INDIANAPOLIS, Ind. -- The U.S. Department of Homeland Security's Federal Emergency Management Agency (FEMA) has approved the release of $46 million more to the State of Indiana to help pay for the repair of disaster related damage to Columbus Regional Hospital in Bartholomew County.
Funds will be released to the hospital as documentation of expenses is provided.
On June 7, 2008, floodwaters inundated the hospital. The entire basement, containing much of the hospital's medical and lab equipment was filled floor to ceiling with floodwater, mud and silt. In addition, the first floor area sustained heavy damage from the floodwater and mud.
The hospital is a regional healthcare facility providing vital services such as surgery and emergency care for multiple counties in the southeastern portion of the state. During the course of a year, the hospital may treat more than 200,000 patients. Columbus Regional also employs 1800 people and is critical to the area's economy. The facility was forced to shut down as a result of the flood and did not reopen until October of 2008.
While the hospital carried insurance for the disaster, the insurance only covered a portion of the damage.

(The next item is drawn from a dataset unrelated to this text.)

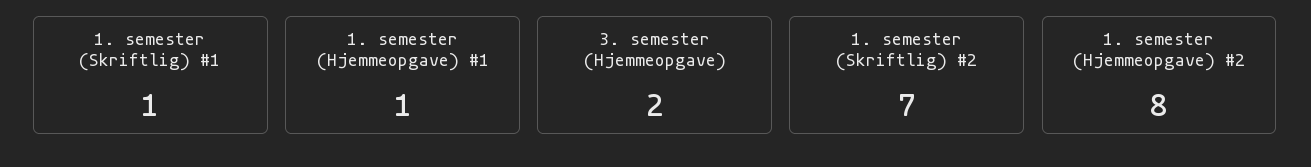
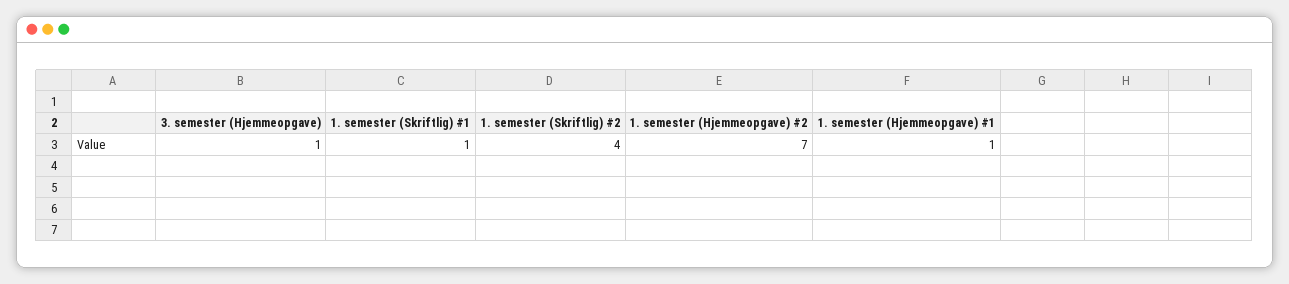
3. semester (Hjemmeopgave): 2 -> 1
1. semester (Skriftlig) #2: 7 -> 4
1. semester (Hjemmeopgave) #2: 8 -> 7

In January FEMA announced the release of nearly $7 million for cleanup and debris removal work performed at the hospital. Today's announcement represents funds for work to help bring major components of the hospital back to pre-disaster condition. Total estimate for this work is $61,350,103. The federal share for the project is $46,012,577. That is 75% of the total estimate.
FEMA leads and supports the nation in a risk-based, comprehensive emergency management system of preparedness, protection, response, recovery, and mitigation, to reduce the loss of life and property and protect the nation from all hazards including natural disasters, acts of terrorism, and other man-made disasters.